Cowen asks Andreessen and Horowitz what weaknesses Wall Street and government have regarding technological innovation. They answer that Wall Street is too slow to “get” tech. They say that government is too inclined to resist technology.
I think that the different approaches to technology have a reasonable basis. It is reasonable for venture capitalists to experiment with new technology, to operate on the basis of hope, and to try to stay ahead of the curve. It is reasonable for large institutional managers of financial capital to try to wait for some of the uncertainty to be resolved before they make big investment commitments. It is reasonable for government officials to worry about the destabilizing potential of technology.
Because institutional capital managers do not want to participate heavily in technology at the experimental stage, when a new technology starts to pan out Wall Street will necessarily have some catching up to do. As the new technology blossoms, the venture capitalists are going to have a better feel for its potential than will Wall Street. Explorers have that advantage over followers. But followers have the advantage of not having to suffer through all of the mishaps of the explorers.
Government’s inclination to resist new technology makes sense, also. The status quo is bound to look good to someone who enjoys the power and prestige of a high government position. Other things equal, stability appeals to someone high up in government. Officials are more naturally sensitive to threats than to opportunities.

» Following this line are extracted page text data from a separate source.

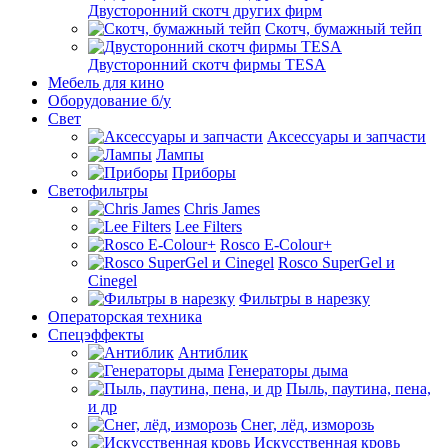
Двусторонний скотч других фирм
Скотч, бумажный тейп
Двусторонний скотч фирмы TESA
Мебель для кино
Оборудование б/у
Свет
Аксессуары и запчасти
Лампы
Приборы
Светофильтры
Chris James
Lee Filters
Rosco E-Colour+
Rosco SuperGel и
Cinegel
Фильтры в нарезку
Операторская техника
Спецэффекты
Антиблик
Генераторы дыма
Пыль, паутина, пена,
и др
Снег, лёд, изморозь
Искусственная кровь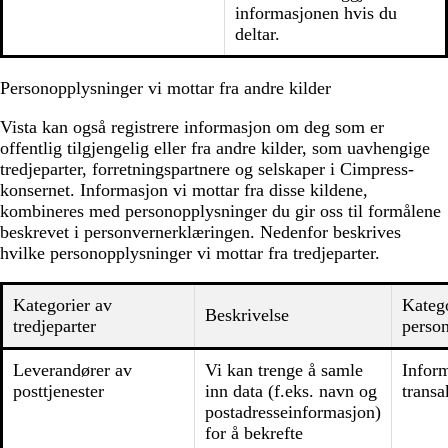
informasjonen hvis du
deltar.
Personopplysninger vi mottar fra andre kilder
Vista kan også registrere informasjon om deg som er
offentlig tilgjengelig eller fra andre kilder, som uavhengige
tredjeparter, forretningspartnere og selskaper i Cimpress-
konsernet. Informasjon vi mottar fra disse kildene,
kombineres med personopplysninger du gir oss til formålene
beskrevet i personvernerklæringen. Nedenfor beskrives
hvilke personopplysninger vi mottar fra tredjeparter.
Kategorier av
Katego
Beskrivelse
tredjeparter
perso
Leverandører av
Vi kan trenge å samle
Infor
posttjenester
inn data (f.eks. navn og
transa
postadresseinformasjon)
for å bekrefte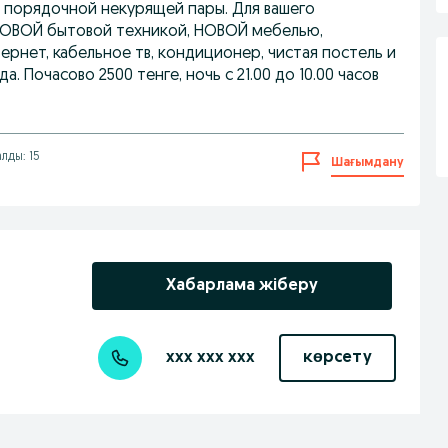
я порядочной некурящей пары. Для вашего
НОВОЙ бытовой техникой, НОВОЙ мебелью,
рнет, кабельное тв, кондиционер, чистая постель и
а. Почасово 2500 тенге, ночь с 21.00 до 10.00 часов
лды: 15
Шағымдану
Хабарлама жіберу
xxx xxx xxx
көрсету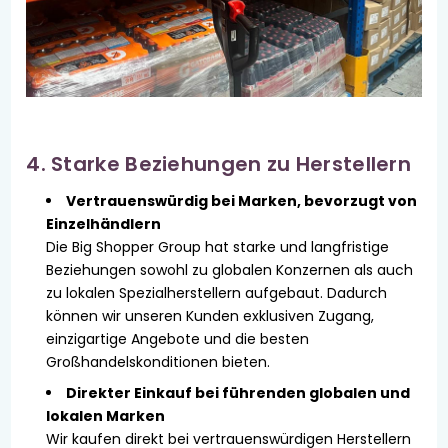
4. Starke Beziehungen zu Herstellern
Vertrauenswürdig bei Marken, bevorzugt von
Einzelhändlern
Die Big Shopper Group hat starke und langfristige
Beziehungen sowohl zu globalen Konzernen als auch
zu lokalen Spezialherstellern aufgebaut. Dadurch
können wir unseren Kunden exklusiven Zugang,
einzigartige Angebote und die besten
Großhandelskonditionen bieten.
Direkter Einkauf bei führenden globalen und
lokalen Marken
Wir kaufen direkt bei vertrauenswürdigen Herstellern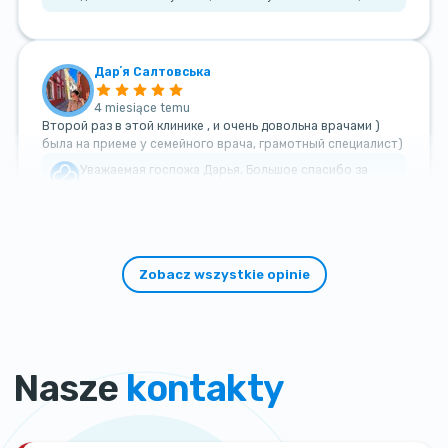
Дарʼя Салтовська
4 miesiące temu
Второй раз в этой клинике , и очень довольна врачами )
была на приеме у семейного врача, грамотный специалист)
Уважаемая госпожа Дарья, Большое спасибо за
такой теплый и добрый отзыв!
Zobacz wszystkie opinie
Nasze
kontakty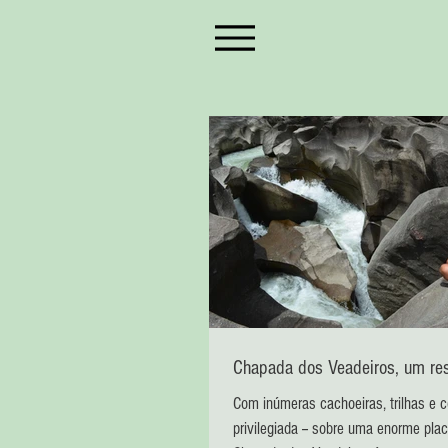
Chapada dos Veadeiros, um r
Com inúmeras cachoeiras, trilhas e
privilegiada -- sobre uma enorme placa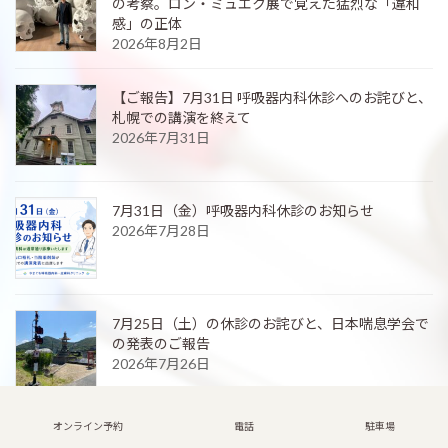
の考察。ロン・ミュエク展で覚えた猛烈な「違和
感」の正体
2026年8月2日
【ご報告】7月31日 呼吸器内科休診へのお詫びと、
札幌での講演を終えて
2026年7月31日
7月31日（金）呼吸器内科休診のお知らせ
2026年7月28日
7月25日（土）の休診のお詫びと、日本喘息学会で
の発表のご報告
2026年7月26日
オンライン予約
電話
駐車場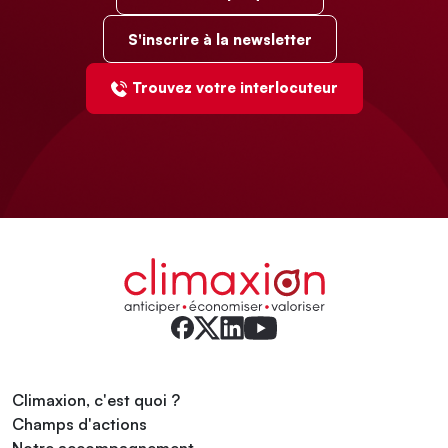
S'inscrire à la newsletter
Trouvez votre interlocuteur
Climaxion, c'est quoi ?
Champs d'actions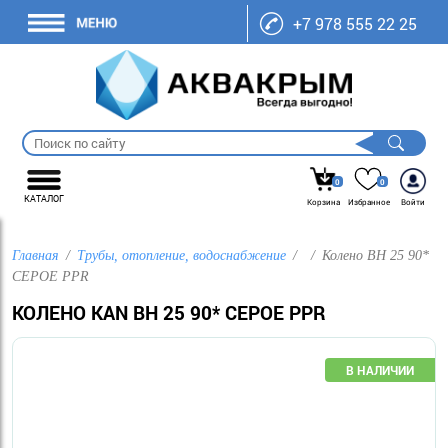
+7 978 555 22 25
0
0
КАТАЛОГ
Корзина
Избранное
Войти
Главная
Трубы, отопление, водоснабжение
Колено ВН 25 90*
СЕРОЕ PPR
КОЛЕНО KAN ВН 25 90* СЕРОЕ PPR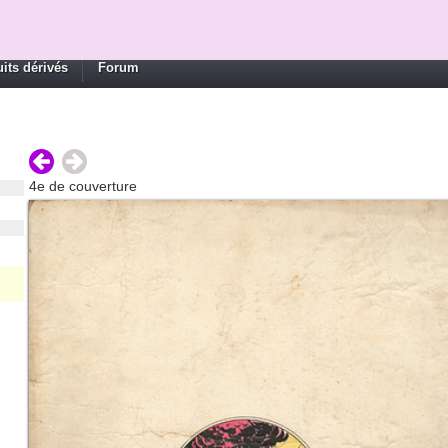
its dérivés
Forum
4e de couverture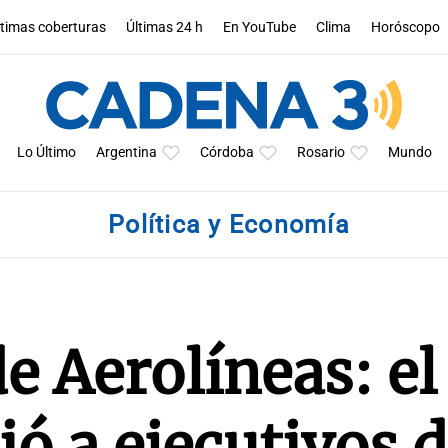
ltimas coberturas
Últimas 24 h
En YouTube
Clima
Horóscopo
Lo Último
Argentina
Córdoba
Rosario
Mundo
Política y Economía
e Aerolíneas: el
ó a ejecutivos d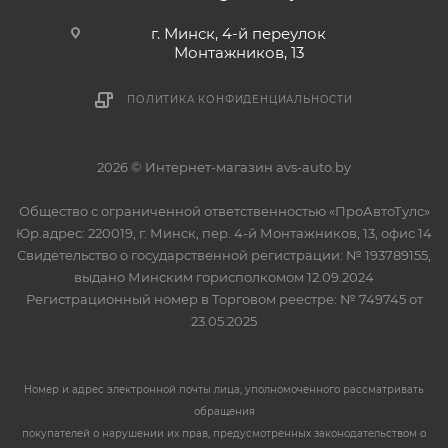
г. Минск, 4-й переулок
Монтажников, 13
ПОЛИТИКА КОНФИДЕНЦИАЛЬНОСТИ
2026 © Интернет-магазин avs-auto.by
Общество с ограниченной ответственностью «ПроАвтоТулс»
Юр.адрес: 220019, г. Минск, пер. 4-й Монтажников, 13, офис 14
Свидетельство о государственной регистрации: № 193789155,
выдано Минским горисполкомом 12.09.2024
Регистрационный номер в Торговом реестре: № 749745 от
23.05.2025
Номер и адрес электронной почты лица, уполномоченного рассматривать
обращения
покупателей о нарушении их прав, предусмотренных законодательством о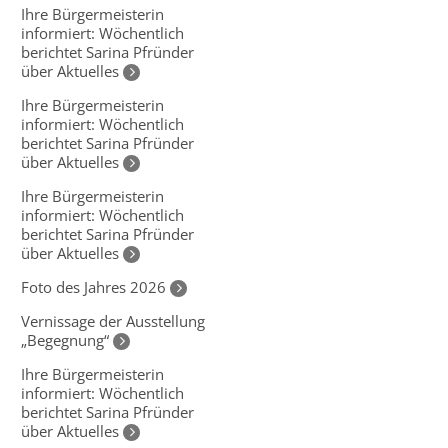
Ihre Bürgermeisterin
informiert: Wöchentlich
berichtet Sarina Pfründer
über Aktuelles
Ihre Bürgermeisterin
informiert: Wöchentlich
berichtet Sarina Pfründer
über Aktuelles
Ihre Bürgermeisterin
informiert: Wöchentlich
berichtet Sarina Pfründer
über Aktuelles
Foto des Jahres 2026
Vernissage der Ausstellung
„Begegnung“
Ihre Bürgermeisterin
informiert: Wöchentlich
berichtet Sarina Pfründer
über Aktuelles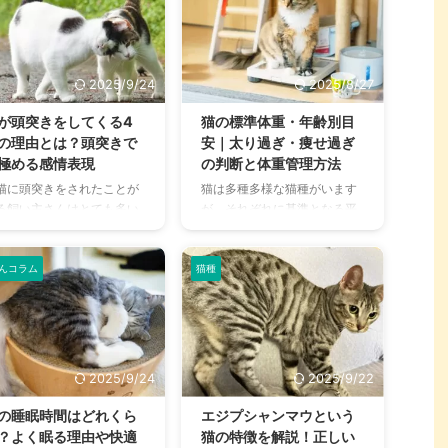
2025/9/24
2025/8/27
が頭突きをしてくる4
猫の標準体重・年齢別目
の理由とは？頭突きで
安｜太り過ぎ・痩せ過ぎ
極める感情表現
の判断と体重管理方法
猫に頭突きをされたことが
猫は多種多様な猫種がいます
る飼い主さんはとても多い
が、それぞれに基準となる平
ではないでしょうか。足元
均体重があることはご存知で
擦り寄ってきた時にゴツン
しょうか。 週齢や月齢に応じ
されたり、目覚めた時にゴ
て必要な摂取カロリーも違う
んコラム
猫種
ンとされたり。 猫と暮らし
ために、体重管理は健康を維
いると一日のうちに、何度
持するための重要な要素にな
頭突きされる機会に見舞わ
ります。 体重の変動は病気を
るでしょう。 時には頭突き
早期発見するためにも体重の
後に噛まれることもありま
管理は欠かせません。 今回は
2025/9/24
2025/9/22
が、これらの猫の行動は感
理想的な体型の見分け方と、
表現のひとつだと考えられ
太り過ぎや痩せ過ぎの時の改
の睡眠時間はどれくら
エジプシャンマウという
います。今回は、猫が頭突
善方法についてご説明しま
？よく眠る理由や快適
猫の特徴を解説！正しい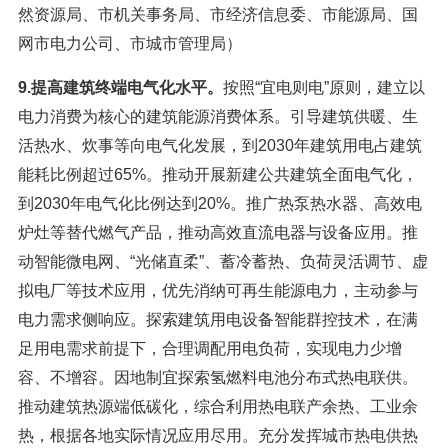
然资源局、市机关事务局、市经济信息委、市能源局、国
网市电力公司、市城市管理局）
9.提高建筑终端电气化水平。
按照“宜电则电”原则，建立以
电力消费为核心的建筑能源消费体系。引导建筑供暖、生
活热水、炊事等向电气化发展，到2030年建筑用电占建筑
能耗比例超过65%。推动开展新建公共建筑全面电气化，
到2030年电气化比例达到20%。推广热泵热水器、高效电
炉灶等替代燃气产品，推动高效直流电器与设备应用。推
动智能微电网、“光储直柔”、蓄冷蓄热、负荷灵活调节、虚
拟电厂等技术应用，优先消纳可再生能源电力，主动参与
电力需求侧响应。探索建筑用电设备智能群控技术，在满
足用电需求前提下，合理调配用电负荷，实现电力少增
容、不增容。因地制宜探索氢燃料电池分布式热电联供。
推动建筑热源端低碳化，综合利用热电联产余热、工业余
热，根据各地实际情况应用尽用。充分发挥城市热电供热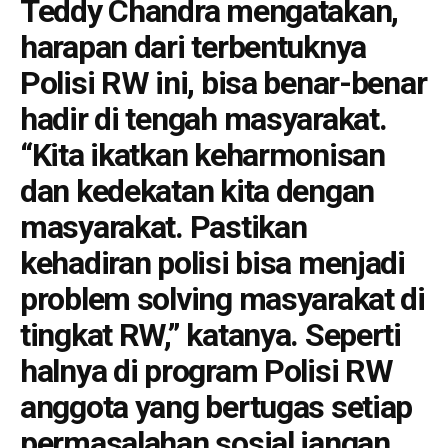
Teddy Chandra mengatakan,
harapan dari terbentuknya
Polisi RW ini, bisa benar-benar
hadir di tengah masyarakat.
“Kita ikatkan keharmonisan
dan kedekatan kita dengan
masyarakat. Pastikan
kehadiran polisi bisa menjadi
problem solving masyarakat di
tingkat RW,” katanya. Seperti
halnya di program Polisi RW
anggota yang bertugas setiap
permasalahan sosial jangan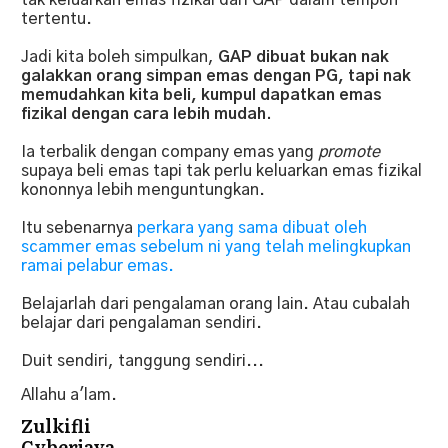
tertentu.
Jadi kita boleh simpulkan,
GAP dibuat bukan nak
galakkan orang simpan emas dengan PG, tapi nak
memudahkan kita beli, kumpul dapatkan emas
fizikal dengan cara lebih mudah.
Ia terbalik dengan company emas yang
promote
supaya beli emas tapi tak perlu keluarkan emas fizikal
kononnya lebih menguntungkan.
Itu sebenarnya
perkara yang sama dibuat oleh
scammer emas sebelum ni yang telah melingkupkan
ramai pelabur emas.
Belajarlah dari pengalaman orang lain. Atau cubalah
belajar dari pengalaman sendiri.
Duit sendiri, tanggung sendiri...
Allahu a'lam.
Zulkifli
Cyberjaya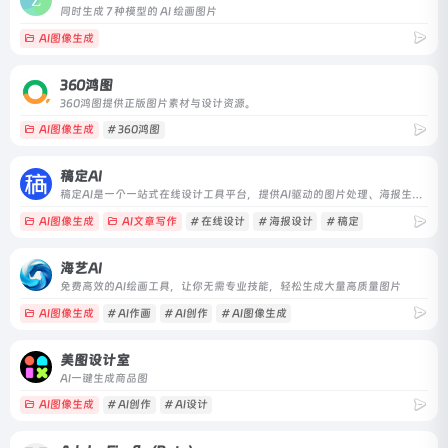
同时生成 7 种模型的 AI 绘画图片
AI图像生成
360鸿图
360鸿图提供正版图片素材与设计资源。
AI图像生成
# 360鸿图
稿定AI
稿定AI是一个一站式在线设计工具平台，提供AI驱动的图片处理、海报生成、抠图、消除、清晰化等功能，并支持创意画布、H5制作和视频剪辑。
AI图像生成
AI文章写作
# 在线设计
# 海报设计
# 稿定
海艺AI
免费高效的AI绘画工具，让你无需专业技能，轻松生成大量高质量图片
AI图像生成
# AI作画
# AI创作
# AI图像生成
美图设计室
AI一键生成商品图
AI图像生成
# AI创作
# AI设计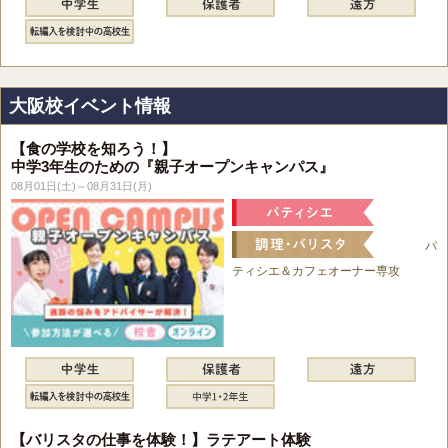
大阪校イベント情報
【食の学校を知ろう！】
中学3年生のための『親子オープンキャンパス』
08月01日(土)～08月31日(月)
パ
ティシエ＆カフェオーナー専攻
【バリスタの仕事を体験！】ラテアート体験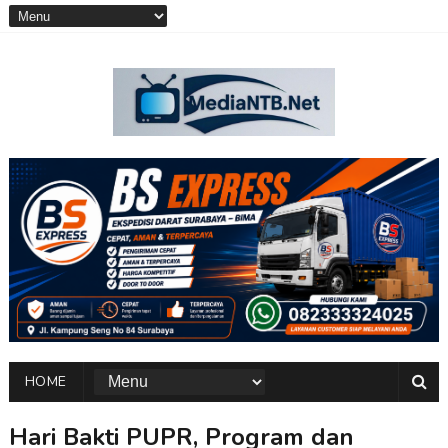
HOME
Hari Bakti PUPR, Program dan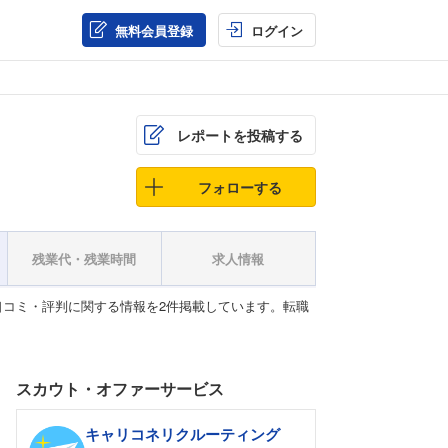
無料会員登録
ログイン
レポートを投稿する
フォローする
残業代・残業時間
求人情報
コミ・評判に関する情報を2件掲載しています。転職
スカウト・オファーサービス
キャリコネリクルーティング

In democracies, politicians compete for votes by preying on people’s fears. They have the incentive to trumpet the risks of technology more than its positive potential.
I am not saying that government resistance to technology is a good thing. I am not saying that it can be effective for very long. All I am saying is that it is natural.
Andreessen and Horowitz note that the disparate cultures of the technology industry and the entertainment industry seem to be mixing much more easily than was the case twenty years ago. I might put it that Silicon Valley is appropriating more of the culture of Hollywood, and conversely.
Going back to the previous section, would we want such cultural mixing to take place with Wall Street and tech? With government and tech? I suspect not.
In the case of government and tech, I think that the highest potential for mixing is in applications related to the military and to security. I assume that in Israel and China, security issues provide an arena for cultural mixing between government and technology. Presumably, there is also some cultural mixing between Silicon Valley and part of the American military and homeland security apparatus.
It is interesting to speculate about the effectiveness of the use of technology for security purposes. Anti-government forces have some advantages in exploiting new technology. They are more willing and able to experiment. They can suddenly find themselves with new capabilities available at low cost. They have many potential points of attack, and governments must try to defend many potential points of vulnerability.
Against this, governments have the ability to mobilize much more human and financial resources. They are hampered, however, by difficulties in deploying resources efficiently or effectively.
Horowitz describes the ideal executive as someone who can engage in systems thinking and also see things from the perspective of other people. Horowitz talks of intuitively seeing the perspective of employees, but I think it also is important to intuitively see the perspective of customers and partners.
This made me think of Simon Baron-Cohen’s distinction between systemizers and empathizers. I interpret Horowitz as saying that a top executive needs to be really strong at both systemizing and empathizing. Given what Baron-Cohen sees as a trade-off between the two, one can see how it might be the rare person who is strong at both.
I can imagine that there are many companies where one top executive is somewhat better at, say, systemizing and another top executive is somewhat better at, say, empathizing. They serve to strengthen each other. One is tempted to speculate about Gates and Balmer. Or about Andreessen and Horowitz.